Below are some tips that can help you visualize better and remember more:
- Read the material one sentence after the other. Try to visualize it while staring at no particular person or place.
- Consider each sentence to be a movie or documentary. Try to watch the video of what you understand in your head.
- If you can’t visualize properly, consider rereading it until something comes up.
- Make it as simple as possible. Don’t visualize the impossible.
- Connect it with pictures, materials around you or anything that you know very well.
Try active recalling
After reading for a while, do you try to recall everything you have read before moving on?
I do this many times and it works very well.
Read a part, close your textbook, and try to recall what you have read. If you are able to remember all, then move on. If you missed any part, go over it again before you move on to the next part.
This will help you actually remember what you are reading rather than giving yourself a false green light.
Go over your notes
If you take down notes the right way while studying, that will be your best material to review. Just make sure that you take down notes in a way that you’ll be able to understand everything you’ve written.

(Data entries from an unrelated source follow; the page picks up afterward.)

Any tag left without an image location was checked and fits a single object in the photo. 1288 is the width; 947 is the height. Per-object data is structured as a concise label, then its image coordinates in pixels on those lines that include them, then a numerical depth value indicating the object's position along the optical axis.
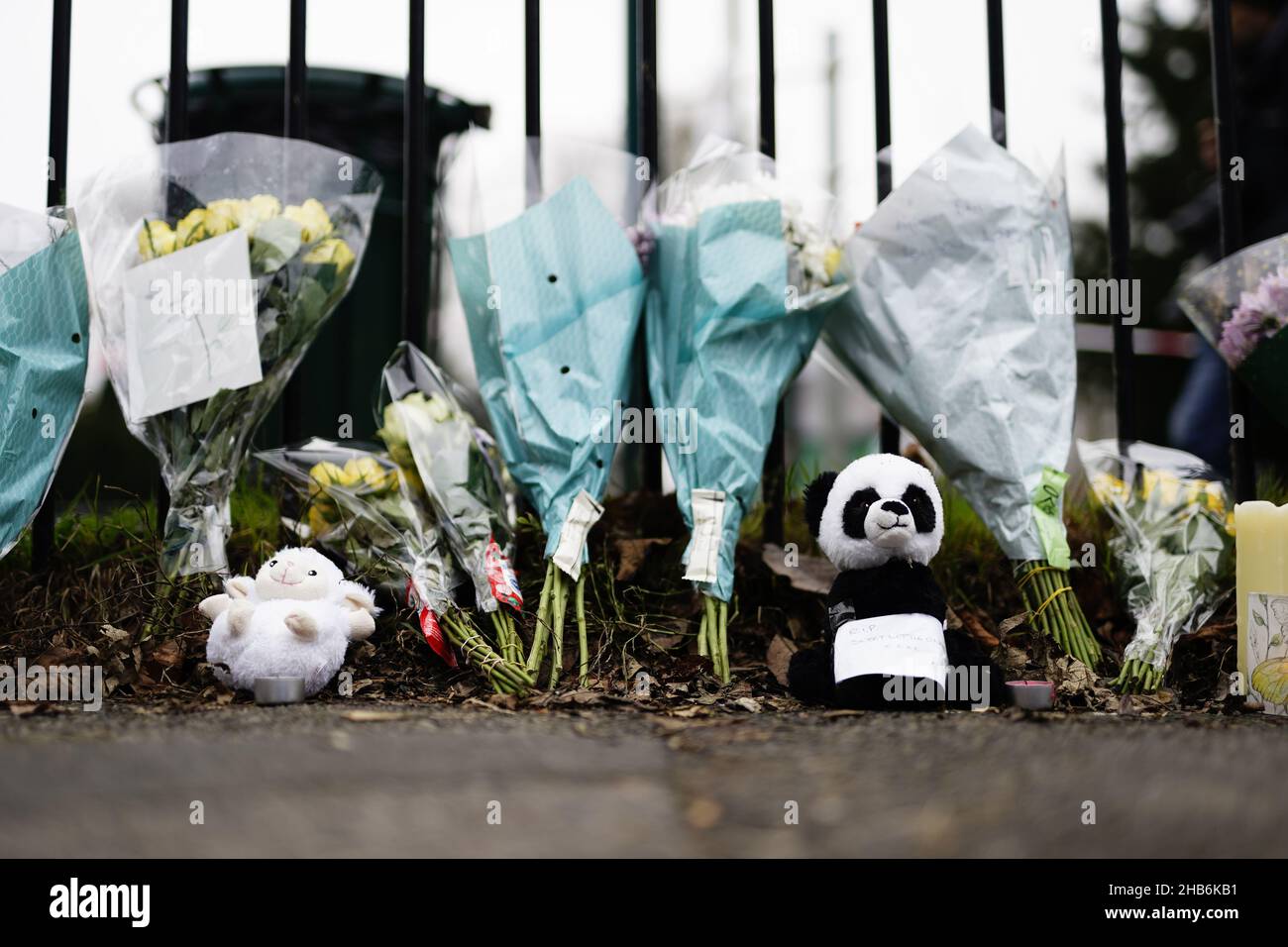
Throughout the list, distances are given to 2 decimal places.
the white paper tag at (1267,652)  1.81
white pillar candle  1.84
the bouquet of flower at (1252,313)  2.10
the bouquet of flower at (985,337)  2.01
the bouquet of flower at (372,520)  2.00
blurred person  2.93
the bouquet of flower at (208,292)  1.98
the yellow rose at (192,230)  2.00
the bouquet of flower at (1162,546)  1.98
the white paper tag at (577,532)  1.95
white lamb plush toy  1.77
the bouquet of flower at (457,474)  1.94
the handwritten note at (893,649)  1.74
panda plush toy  1.73
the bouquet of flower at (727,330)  1.99
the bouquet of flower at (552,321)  2.00
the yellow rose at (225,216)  2.01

Take advantage of group study
Scientists have proven that group study can make you remember far more than when you study alone. I have also tested it and I confirmed it to be true. You can start out by forming a study group with your friends.
This technique is most effective when each one has read the material ahead of the group discussion. That way, everybody gets to contribute and also learn something from the others.
If you use the tips on how to remember more when studying, you will definitely be able to retain more information.